Условие задачи A -
Какого цвета глаза у мужчины на картине в исходном тексте?
Условие задачи B -
Замените в записях «order» на «отряд» и выпишите их заново. Начните со строки, где стоит «family: Ceratopogonidae», и закончите последней строкой записей, ничего больше не меняя.

Исходный текст -
+ + + + +

Для меня всегда сложно облечь эмоции в слова; речь не всегда способна передать тончайшие оттенки чувств. Радость и любовь, волнение и гнев, превращённые в слово, раскрываются в интимной наготе, недопустимой для чужого восприятия. Останься пеной, Афродита…
Я - Скупой рыцарь и царь Кощей: мои впечатления - мой жемчуг, способный утратить свой переливчатый блеск под чужими взглядами.
Я жадно впитываю в себя мгновенья созерцания высокой фигуры, облачённой в чёрное (проклятые испанцы, из-за них европейская знать более века выглядела как стая воронов).
(до реставрационной расчистки)
Безусловно, он - англичанин. Узкие скулы, тонкие губы, длинный нос и рыжевато-русые волосы выдают в нём англосакса.
Его глаза - ничуть не серые: они - того невыразимого словами оттенка синего цвета, который бывает только у горлиц и спелой черники.
Он весь - сдерживаемый порыв; словно художник пригласил его позировать, тем самым отвлекая от чего-то важного. Кто ждёт его? Государственные мужи - для обсуждения дипломатических вопросов, или темноглазая La Bella - для целей иных, неназываемых, но от того не менее значимых?
Художник, маэстро, разве ты не видишь: он сейчас уйдёт, покинет тесные рамки картины?!

+ + + + +

Исходные данные -
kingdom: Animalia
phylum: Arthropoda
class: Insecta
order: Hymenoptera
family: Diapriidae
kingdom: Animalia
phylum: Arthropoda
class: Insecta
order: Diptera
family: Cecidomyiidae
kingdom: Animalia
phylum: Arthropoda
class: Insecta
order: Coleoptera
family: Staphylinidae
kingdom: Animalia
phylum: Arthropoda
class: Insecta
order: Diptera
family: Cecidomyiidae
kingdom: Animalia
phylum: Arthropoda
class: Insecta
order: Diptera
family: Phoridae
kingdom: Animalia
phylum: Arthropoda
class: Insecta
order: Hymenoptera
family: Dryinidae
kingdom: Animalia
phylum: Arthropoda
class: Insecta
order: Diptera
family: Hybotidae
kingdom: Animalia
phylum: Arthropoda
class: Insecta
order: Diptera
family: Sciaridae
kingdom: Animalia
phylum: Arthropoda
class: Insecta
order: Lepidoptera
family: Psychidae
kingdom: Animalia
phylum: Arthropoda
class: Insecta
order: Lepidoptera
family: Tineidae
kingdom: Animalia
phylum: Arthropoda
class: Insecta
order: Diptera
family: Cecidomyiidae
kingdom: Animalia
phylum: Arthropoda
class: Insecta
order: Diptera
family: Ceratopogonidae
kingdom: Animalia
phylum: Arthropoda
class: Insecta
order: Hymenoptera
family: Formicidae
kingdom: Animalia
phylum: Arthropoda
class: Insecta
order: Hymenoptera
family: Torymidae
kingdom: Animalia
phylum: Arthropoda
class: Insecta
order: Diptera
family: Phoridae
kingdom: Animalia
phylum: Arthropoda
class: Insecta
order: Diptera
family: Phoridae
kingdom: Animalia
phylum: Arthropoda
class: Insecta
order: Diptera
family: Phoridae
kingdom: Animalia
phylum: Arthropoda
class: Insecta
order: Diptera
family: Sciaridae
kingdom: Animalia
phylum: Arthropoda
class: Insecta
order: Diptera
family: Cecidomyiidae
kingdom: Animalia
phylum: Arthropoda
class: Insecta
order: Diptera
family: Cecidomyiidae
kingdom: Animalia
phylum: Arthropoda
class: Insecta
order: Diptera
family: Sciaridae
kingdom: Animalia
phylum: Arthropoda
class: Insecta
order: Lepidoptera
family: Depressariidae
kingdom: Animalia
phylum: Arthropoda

+ + + + +

Решение задачи A -
Синего, того оттенка, что бывает только у горлиц и спелой черники.

Решение задачи B -
family: Ceratopogonidae
kingdom: Animalia
phylum: Arthropoda
class: Insecta
отряд: Hymenoptera
family: Formicidae
kingdom: Animalia
phylum: Arthropoda
class: Insecta
отряд: Hymenoptera
family: Torymidae
kingdom: Animalia
phylum: Arthropoda
class: Insecta
отряд: Diptera
family: Phoridae
kingdom: Animalia
phylum: Arthropoda
class: Insecta
отряд: Diptera
family: Phoridae
kingdom: Animalia
phylum: Arthropoda
class: Insecta
отряд: Diptera
family: Phoridae
kingdom: Animalia
phylum: Arthropoda
class: Insecta
отряд: Diptera
family: Sciaridae
kingdom: Animalia
phylum: Arthropoda
class: Insecta
отряд: Diptera
family: Cecidomyiidae
kingdom: Animalia
phylum: Arthropoda
class: Insecta
отряд: Diptera
family: Cecidomyiidae
kingdom: Animalia
phylum: Arthropoda
class: Insecta
отряд: Diptera
family: Sciaridae
kingdom: Animalia
phylum: Arthropoda
class: Insecta
отряд: Lepidoptera
family: Depressariidae
kingdom: Animalia
phylum: Arthropoda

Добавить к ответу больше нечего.